Pose estimation data:

- Opening Delimiter -

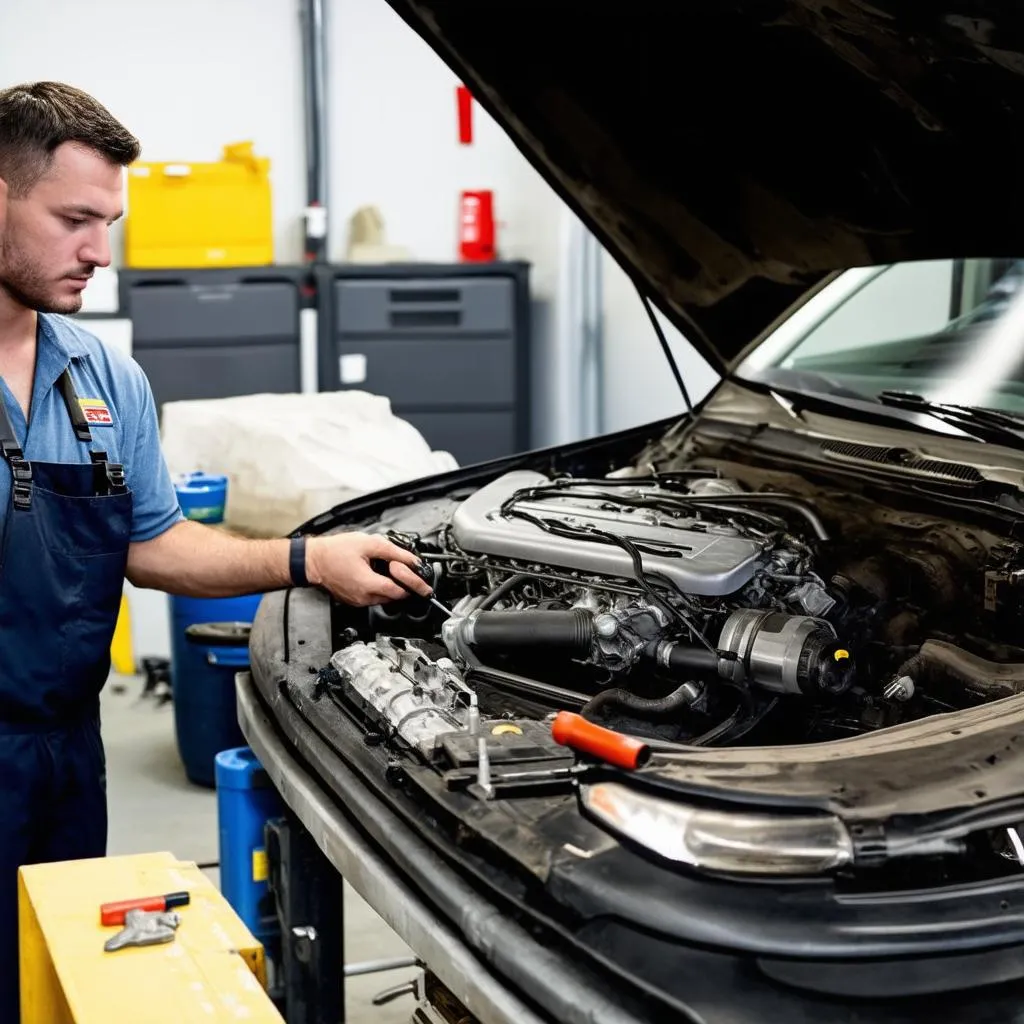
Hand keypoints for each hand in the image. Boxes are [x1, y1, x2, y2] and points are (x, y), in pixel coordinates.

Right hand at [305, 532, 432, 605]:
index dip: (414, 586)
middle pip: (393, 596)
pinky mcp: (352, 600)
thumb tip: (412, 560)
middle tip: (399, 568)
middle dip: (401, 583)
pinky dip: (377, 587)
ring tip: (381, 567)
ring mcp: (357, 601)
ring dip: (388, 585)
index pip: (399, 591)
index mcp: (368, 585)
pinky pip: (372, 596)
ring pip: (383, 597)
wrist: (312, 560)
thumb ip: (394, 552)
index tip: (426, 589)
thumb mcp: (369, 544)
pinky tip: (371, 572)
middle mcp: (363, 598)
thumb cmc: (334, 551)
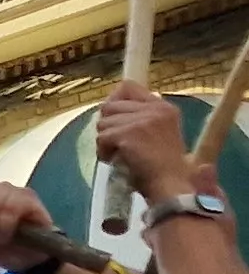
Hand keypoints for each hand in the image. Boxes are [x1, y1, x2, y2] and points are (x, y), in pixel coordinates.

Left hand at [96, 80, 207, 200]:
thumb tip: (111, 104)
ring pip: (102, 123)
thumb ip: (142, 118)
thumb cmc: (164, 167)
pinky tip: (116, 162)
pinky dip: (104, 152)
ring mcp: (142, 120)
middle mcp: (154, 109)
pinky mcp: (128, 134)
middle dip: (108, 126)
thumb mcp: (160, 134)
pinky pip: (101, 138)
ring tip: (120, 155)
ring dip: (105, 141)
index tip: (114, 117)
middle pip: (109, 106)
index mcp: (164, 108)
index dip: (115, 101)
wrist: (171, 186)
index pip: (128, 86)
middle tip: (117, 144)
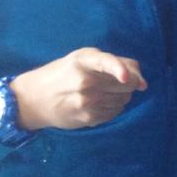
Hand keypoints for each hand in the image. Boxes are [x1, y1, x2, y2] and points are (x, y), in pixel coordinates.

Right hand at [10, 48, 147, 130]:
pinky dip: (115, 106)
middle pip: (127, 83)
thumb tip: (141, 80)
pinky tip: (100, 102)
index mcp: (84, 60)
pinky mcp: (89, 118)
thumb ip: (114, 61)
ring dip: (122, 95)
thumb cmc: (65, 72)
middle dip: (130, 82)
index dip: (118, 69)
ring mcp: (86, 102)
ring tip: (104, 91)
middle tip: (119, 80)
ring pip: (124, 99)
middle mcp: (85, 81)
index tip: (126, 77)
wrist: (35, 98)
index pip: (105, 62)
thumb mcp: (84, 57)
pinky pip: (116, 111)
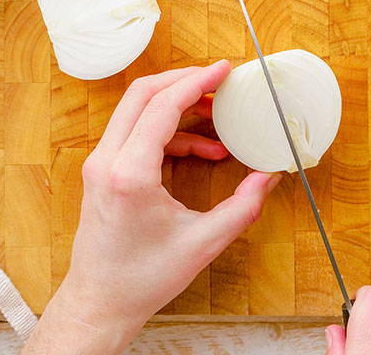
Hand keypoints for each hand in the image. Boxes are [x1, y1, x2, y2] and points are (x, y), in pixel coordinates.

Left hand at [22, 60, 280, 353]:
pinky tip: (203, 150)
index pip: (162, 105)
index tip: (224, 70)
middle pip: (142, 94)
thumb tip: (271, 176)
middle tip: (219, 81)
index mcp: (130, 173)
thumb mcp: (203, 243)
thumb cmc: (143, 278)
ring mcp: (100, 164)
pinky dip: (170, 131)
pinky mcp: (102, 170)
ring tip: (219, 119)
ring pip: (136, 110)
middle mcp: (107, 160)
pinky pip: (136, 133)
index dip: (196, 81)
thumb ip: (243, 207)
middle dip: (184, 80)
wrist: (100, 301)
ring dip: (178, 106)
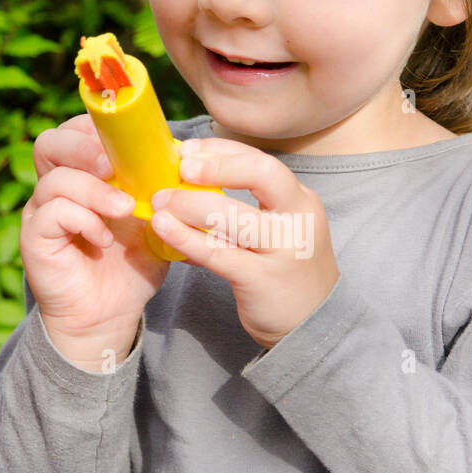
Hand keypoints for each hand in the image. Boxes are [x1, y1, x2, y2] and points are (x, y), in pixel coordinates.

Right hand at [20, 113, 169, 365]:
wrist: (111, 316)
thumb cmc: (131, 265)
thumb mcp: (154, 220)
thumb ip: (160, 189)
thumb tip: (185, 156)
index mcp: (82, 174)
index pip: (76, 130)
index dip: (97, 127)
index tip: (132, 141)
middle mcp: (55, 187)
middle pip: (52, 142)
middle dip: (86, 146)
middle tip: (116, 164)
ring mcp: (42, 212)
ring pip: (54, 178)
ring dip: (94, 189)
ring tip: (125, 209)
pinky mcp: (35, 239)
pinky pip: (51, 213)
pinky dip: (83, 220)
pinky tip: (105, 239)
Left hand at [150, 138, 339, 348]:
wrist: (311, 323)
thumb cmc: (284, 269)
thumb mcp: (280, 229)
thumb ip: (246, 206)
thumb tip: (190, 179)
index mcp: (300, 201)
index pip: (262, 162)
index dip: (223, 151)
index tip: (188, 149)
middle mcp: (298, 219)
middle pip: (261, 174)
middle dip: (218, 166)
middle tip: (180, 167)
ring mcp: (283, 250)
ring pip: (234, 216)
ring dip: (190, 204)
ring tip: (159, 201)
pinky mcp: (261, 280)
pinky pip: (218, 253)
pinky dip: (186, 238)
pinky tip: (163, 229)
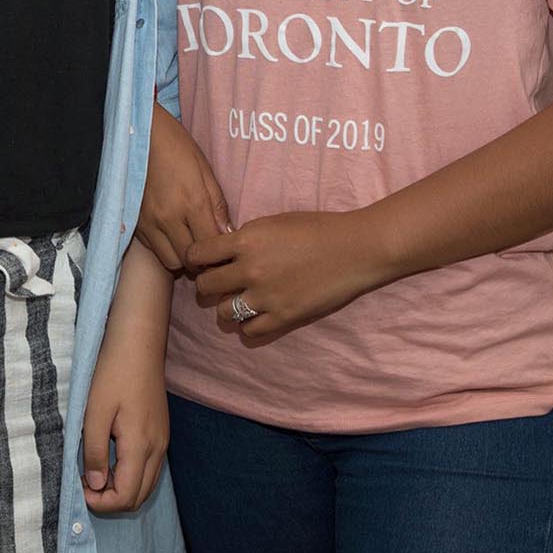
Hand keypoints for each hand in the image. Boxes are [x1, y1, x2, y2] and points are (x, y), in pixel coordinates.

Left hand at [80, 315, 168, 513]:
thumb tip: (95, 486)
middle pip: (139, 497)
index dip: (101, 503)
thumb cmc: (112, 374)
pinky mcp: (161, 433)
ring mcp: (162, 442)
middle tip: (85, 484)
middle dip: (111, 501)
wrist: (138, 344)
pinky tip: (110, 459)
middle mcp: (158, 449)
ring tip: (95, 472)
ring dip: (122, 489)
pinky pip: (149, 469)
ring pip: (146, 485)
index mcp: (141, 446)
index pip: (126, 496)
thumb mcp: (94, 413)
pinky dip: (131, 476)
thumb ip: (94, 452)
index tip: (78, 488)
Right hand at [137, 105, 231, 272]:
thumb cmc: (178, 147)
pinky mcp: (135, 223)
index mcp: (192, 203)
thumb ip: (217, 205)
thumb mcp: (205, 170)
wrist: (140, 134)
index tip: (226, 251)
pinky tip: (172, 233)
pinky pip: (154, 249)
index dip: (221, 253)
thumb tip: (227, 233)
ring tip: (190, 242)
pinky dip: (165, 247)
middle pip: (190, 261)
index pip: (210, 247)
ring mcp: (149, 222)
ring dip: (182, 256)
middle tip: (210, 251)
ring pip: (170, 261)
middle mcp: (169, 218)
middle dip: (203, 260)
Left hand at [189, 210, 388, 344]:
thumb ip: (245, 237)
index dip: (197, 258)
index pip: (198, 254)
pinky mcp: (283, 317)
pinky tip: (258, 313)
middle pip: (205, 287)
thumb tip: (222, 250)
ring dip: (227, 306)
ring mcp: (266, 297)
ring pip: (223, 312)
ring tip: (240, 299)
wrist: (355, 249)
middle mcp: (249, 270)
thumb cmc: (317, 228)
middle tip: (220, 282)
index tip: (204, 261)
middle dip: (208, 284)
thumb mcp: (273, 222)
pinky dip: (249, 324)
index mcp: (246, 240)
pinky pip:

- Closing Delimiter -

In the data above, find the line with "middle mcp: (169, 218)" and the line with "ring dip: (227, 306)". Retype both, plus every line between them, exactly.

middle mcp: (169, 218)
middle dip: (203, 260)
Left hand at [189, 210, 388, 344]:
thumb ip: (245, 237)
index dip: (197, 258)
index pip: (198, 254)
pinky mcp: (283, 317)
pinky tip: (258, 313)
middle pip: (205, 287)
thumb tip: (222, 250)
ring dip: (227, 306)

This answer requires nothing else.